• [EXERCISE]
Below are some entries. Count the lines where "pixel" appears and state only that number.

========

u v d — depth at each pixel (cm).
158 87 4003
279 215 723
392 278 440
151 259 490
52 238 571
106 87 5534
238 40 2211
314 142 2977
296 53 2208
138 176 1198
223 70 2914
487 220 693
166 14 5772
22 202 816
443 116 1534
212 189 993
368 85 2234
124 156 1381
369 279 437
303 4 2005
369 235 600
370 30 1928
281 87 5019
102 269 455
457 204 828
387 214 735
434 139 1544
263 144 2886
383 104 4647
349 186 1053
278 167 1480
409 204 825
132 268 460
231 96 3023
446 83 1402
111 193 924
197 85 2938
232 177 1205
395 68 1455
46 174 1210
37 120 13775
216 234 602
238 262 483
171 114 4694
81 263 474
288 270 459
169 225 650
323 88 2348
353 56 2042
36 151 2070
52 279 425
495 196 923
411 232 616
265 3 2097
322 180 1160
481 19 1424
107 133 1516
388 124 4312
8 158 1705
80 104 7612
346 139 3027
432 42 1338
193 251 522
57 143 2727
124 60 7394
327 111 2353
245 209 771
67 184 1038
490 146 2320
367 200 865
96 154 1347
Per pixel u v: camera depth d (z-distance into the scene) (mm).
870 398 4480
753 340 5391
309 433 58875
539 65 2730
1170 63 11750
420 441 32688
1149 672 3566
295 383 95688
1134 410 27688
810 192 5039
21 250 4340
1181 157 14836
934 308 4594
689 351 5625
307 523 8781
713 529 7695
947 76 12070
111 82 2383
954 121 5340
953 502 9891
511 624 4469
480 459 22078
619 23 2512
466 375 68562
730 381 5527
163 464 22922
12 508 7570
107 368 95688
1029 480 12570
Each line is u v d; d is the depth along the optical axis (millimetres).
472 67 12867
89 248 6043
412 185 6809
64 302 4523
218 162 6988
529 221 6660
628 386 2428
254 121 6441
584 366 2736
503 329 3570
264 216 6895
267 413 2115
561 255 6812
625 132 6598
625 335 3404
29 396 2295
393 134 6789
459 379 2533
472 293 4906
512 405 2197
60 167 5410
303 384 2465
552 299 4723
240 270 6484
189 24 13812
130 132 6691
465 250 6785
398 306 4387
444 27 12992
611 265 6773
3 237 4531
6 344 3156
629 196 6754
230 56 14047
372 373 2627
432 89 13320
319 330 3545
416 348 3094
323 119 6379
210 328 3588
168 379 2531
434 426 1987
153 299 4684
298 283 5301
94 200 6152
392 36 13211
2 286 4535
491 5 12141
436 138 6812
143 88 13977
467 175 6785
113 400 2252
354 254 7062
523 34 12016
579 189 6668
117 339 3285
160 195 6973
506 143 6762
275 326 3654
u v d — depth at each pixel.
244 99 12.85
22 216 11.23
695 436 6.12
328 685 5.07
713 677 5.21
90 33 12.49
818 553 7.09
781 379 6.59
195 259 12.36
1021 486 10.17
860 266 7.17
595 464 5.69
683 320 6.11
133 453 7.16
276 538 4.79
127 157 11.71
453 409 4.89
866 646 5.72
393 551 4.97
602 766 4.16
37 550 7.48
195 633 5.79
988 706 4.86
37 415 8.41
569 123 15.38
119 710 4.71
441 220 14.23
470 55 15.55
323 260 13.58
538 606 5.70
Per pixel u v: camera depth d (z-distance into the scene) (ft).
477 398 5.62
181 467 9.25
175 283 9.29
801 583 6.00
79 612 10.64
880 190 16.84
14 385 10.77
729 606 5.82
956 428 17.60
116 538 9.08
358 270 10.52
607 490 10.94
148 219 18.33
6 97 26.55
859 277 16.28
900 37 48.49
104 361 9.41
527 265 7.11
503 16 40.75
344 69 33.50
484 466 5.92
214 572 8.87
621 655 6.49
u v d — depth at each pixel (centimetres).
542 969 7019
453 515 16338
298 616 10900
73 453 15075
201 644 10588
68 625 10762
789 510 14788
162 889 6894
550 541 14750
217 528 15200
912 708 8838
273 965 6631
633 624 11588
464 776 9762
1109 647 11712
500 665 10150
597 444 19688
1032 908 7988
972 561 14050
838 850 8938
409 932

========

• [ANSWER BELOW]
5